Difference between java 8 streams and parallel streams

Yogi Joshi picture Yogi Joshi · Aug 2, 2015 · Viewed 20.8k times · Source

I wrote code using Java 8 streams and parallel streams for the same functionality with a custom collector to perform an aggregation function. When I see CPU usage using htop, it shows all CPU cores being used for both 'streams' and 'parallel streams' version. So, it seems when list.stream() is used, it also uses all CPUs. Here, what is the precise difference between parallelStream() and stream() in terms of usage of multi-core.

Answer

Hoopje picture Hoopje · Aug 2, 2015

Consider the following program:

import java.util.ArrayList;
import java.util.List;

public class Foo {
    public static void main(String... args) {
        List<Integer> list = new ArrayList<>();
        for (int i = 0; i < 1000; i++) {
            list.add(i);
        }
        list.stream().forEach(System.out::println);
    }
}

You will notice that this program will output the numbers from 0 to 999 sequentially, in the order in which they are in the list. If we change stream() to parallelStream() this is not the case anymore (at least on my computer): all number are written, but in a different order. So, apparently, parallelStream() indeed uses multiple threads.
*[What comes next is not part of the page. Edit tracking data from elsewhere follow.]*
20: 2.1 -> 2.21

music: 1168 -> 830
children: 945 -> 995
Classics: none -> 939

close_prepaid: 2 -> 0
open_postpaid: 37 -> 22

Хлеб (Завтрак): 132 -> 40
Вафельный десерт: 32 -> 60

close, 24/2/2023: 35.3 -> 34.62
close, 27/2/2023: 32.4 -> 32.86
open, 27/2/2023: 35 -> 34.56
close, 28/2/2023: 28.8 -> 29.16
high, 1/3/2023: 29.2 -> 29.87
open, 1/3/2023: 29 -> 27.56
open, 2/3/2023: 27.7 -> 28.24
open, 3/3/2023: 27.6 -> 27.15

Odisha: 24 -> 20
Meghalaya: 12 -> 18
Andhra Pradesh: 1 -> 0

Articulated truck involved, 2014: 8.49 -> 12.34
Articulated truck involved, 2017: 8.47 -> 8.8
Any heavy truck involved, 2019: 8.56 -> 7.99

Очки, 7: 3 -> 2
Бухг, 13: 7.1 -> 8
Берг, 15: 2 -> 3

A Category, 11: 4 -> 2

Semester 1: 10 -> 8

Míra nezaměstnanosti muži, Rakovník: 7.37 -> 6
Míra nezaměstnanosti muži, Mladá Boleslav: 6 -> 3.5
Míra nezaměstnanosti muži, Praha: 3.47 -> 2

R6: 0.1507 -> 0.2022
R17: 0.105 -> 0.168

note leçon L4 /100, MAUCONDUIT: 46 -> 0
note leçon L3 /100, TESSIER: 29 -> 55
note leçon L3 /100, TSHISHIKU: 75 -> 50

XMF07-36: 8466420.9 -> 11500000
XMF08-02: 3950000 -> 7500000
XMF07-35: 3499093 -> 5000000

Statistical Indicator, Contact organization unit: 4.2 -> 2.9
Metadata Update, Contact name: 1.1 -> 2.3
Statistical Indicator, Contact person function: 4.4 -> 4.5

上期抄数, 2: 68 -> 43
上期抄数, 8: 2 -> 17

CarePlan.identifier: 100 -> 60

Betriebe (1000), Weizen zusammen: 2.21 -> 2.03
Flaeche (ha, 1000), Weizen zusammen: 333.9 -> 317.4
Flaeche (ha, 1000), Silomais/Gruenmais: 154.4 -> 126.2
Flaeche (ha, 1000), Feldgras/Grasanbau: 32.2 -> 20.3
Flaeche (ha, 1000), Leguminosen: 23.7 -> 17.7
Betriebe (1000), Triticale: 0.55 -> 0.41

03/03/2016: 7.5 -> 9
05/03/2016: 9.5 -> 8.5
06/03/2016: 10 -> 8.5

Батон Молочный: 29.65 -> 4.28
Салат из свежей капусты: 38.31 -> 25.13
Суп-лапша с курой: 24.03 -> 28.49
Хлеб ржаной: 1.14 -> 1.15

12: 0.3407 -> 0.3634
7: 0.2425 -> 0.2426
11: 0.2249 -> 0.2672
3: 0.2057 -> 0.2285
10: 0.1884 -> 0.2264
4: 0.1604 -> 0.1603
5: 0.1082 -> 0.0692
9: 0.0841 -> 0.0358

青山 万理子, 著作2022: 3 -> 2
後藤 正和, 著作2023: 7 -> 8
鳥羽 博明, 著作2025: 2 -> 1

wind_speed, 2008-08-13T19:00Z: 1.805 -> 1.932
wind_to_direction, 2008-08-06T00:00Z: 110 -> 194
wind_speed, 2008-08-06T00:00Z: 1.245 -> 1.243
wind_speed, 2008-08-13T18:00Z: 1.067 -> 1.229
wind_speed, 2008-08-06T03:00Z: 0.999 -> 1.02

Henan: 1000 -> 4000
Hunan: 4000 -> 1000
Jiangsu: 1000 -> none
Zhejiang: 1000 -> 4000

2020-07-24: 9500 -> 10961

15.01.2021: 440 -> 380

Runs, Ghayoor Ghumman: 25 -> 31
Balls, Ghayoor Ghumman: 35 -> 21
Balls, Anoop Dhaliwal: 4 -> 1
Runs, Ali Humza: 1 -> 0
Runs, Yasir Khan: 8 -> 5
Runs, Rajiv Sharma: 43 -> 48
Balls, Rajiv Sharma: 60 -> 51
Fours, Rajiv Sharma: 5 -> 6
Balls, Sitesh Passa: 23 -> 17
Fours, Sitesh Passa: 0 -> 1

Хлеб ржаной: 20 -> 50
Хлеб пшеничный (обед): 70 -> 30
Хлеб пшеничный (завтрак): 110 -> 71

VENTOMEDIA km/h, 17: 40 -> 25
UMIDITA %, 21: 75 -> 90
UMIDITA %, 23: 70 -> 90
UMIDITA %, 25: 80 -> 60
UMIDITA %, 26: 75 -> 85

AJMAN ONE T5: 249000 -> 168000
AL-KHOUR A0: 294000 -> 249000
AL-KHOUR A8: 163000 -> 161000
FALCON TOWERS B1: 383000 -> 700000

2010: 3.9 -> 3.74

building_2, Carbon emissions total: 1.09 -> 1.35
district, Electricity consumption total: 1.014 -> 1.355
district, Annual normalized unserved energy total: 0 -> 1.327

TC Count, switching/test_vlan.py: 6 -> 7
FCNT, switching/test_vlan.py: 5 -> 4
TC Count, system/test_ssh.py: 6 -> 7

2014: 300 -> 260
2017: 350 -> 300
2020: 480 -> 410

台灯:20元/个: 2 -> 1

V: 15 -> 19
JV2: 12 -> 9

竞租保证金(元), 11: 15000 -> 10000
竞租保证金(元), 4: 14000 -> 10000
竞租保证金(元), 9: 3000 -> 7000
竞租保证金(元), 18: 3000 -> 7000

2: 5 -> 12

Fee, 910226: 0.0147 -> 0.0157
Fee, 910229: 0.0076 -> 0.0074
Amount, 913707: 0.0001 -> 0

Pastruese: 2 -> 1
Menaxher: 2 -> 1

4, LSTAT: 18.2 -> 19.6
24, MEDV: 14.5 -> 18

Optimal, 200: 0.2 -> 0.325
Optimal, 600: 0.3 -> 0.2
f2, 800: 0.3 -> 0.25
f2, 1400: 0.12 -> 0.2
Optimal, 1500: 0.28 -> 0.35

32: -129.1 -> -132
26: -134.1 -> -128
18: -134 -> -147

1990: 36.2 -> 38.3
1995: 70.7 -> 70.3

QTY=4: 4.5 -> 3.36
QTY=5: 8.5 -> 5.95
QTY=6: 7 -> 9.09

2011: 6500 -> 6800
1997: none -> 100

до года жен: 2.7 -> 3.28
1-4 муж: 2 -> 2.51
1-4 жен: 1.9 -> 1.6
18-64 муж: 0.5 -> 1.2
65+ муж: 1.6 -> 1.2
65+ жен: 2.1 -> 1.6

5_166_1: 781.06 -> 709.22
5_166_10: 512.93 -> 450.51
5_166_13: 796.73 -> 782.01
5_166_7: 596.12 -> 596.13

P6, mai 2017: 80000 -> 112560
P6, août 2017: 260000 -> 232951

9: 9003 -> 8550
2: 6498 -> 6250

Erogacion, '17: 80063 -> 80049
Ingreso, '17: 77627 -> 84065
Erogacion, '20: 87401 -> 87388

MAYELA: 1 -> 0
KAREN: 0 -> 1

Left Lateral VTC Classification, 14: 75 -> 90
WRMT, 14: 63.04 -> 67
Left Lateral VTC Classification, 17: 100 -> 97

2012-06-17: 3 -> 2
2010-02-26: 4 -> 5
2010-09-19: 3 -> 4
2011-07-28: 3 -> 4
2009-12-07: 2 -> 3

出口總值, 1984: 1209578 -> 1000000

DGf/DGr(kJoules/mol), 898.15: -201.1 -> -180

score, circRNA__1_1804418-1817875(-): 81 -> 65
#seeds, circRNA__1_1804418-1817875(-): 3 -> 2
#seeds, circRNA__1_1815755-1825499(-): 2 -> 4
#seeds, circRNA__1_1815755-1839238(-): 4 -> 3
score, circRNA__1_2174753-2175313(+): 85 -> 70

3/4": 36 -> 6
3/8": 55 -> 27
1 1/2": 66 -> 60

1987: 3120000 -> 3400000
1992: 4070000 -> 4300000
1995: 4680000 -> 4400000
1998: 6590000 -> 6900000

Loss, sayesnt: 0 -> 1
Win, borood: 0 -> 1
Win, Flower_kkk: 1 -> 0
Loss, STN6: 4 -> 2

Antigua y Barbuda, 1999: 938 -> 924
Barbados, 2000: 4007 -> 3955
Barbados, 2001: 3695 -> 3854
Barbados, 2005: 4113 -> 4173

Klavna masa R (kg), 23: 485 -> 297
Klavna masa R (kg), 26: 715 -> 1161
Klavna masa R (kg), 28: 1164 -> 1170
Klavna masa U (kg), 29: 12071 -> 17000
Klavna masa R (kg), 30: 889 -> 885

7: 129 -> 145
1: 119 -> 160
The htop is explained by the fact that even single-threaded applications are divided over mutliple cores by most modern operating systems (parts of the same thread may run on several cores, but of course not at the same time). So if you see that a process used more than one core, this does not mean necessarily that the program uses multiple threads.

Also the performance may not improve when using multiple threads. The cost of synchronization may nihilite the gains of using multiple threads. For simple testing scenarios this is often the case. For example, in the above example, System.out is synchronized. So, effectively, only number can be written at the same time, although multiple threads are used.